Write out every line of the data below unchanged, from the line containing "pose: elev=235.8 azim=54.4" down to the line containing "Dot at: (246, 250)", including both of those lines.
___
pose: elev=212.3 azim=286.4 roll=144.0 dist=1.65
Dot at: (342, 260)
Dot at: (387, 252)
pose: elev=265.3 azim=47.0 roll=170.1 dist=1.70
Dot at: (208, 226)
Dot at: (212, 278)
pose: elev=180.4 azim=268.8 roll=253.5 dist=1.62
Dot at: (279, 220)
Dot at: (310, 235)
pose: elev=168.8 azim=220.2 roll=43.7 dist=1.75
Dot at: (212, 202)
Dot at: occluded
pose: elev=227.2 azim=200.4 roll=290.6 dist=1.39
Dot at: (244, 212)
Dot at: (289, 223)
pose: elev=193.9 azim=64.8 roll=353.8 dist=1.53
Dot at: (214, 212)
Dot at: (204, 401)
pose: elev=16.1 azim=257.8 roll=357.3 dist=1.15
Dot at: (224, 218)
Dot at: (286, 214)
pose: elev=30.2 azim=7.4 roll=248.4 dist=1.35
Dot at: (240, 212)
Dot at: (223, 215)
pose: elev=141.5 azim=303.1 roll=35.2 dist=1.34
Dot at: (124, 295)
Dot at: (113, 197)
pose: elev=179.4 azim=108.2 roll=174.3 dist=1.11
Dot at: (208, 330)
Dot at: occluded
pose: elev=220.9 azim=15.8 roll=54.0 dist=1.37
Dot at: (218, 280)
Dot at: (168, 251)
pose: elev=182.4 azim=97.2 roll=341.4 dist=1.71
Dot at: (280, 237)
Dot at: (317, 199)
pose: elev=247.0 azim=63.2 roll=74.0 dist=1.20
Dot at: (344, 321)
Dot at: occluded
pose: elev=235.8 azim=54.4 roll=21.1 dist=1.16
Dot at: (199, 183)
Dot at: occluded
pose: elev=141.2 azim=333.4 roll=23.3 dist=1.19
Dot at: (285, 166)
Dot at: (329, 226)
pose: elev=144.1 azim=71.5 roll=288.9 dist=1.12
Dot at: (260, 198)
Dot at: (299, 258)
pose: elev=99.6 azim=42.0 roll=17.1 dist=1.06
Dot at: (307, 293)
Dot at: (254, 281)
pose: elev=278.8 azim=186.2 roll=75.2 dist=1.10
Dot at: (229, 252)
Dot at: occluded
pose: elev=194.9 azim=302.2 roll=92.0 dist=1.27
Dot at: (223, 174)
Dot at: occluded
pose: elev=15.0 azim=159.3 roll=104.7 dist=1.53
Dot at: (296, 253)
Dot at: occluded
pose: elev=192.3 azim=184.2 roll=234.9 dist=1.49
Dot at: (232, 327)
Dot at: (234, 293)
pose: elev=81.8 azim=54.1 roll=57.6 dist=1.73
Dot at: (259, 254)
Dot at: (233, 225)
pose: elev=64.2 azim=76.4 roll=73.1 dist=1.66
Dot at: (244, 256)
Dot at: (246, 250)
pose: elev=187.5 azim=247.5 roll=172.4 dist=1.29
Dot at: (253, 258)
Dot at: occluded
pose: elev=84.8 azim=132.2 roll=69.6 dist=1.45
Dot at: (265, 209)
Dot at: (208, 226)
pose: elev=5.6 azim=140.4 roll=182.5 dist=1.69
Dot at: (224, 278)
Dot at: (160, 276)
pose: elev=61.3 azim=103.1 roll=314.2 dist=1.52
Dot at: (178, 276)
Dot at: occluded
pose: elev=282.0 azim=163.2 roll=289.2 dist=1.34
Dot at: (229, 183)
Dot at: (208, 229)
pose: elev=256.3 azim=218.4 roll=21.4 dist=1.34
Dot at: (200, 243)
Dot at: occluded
___
- _WORKED ANSWER_:
pose: elev=235.8 azim=54.4 roll=21.1 dist=1.16
Dot at: (199, 183)
Dot at: occluded
pose: elev=141.2 azim=333.4 roll=23.3 dist=1.19
Dot at: (285, 166)
Dot at: (329, 226)
pose: elev=144.1 azim=71.5 roll=288.9 dist=1.12
Dot at: (260, 198)
Dot at: (299, 258)
pose: elev=99.6 azim=42.0 roll=17.1 dist=1.06
Dot at: (307, 293)
Dot at: (254, 281)
pose: elev=278.8 azim=186.2 roll=75.2 dist=1.10
Dot at: (229, 252)
Dot at: occluded
pose: elev=194.9 azim=302.2 roll=92.0 dist=1.27
Dot at: (223, 174)
Dot at: occluded
pose: elev=15.0 azim=159.3 roll=104.7 dist=1.53
Dot at: (296, 253)
Dot at: occluded
pose: elev=192.3 azim=184.2 roll=234.9 dist=1.49
Dot at: (232, 327)
Dot at: (234, 293)
pose: elev=81.8 azim=54.1 roll=57.6 dist=1.73
Dot at: (259, 254)
Dot at: (233, 225)
pose: elev=64.2 azim=76.4 roll=73.1 dist=1.66
Dot at: (244, 256)
Dot at: (246, 250)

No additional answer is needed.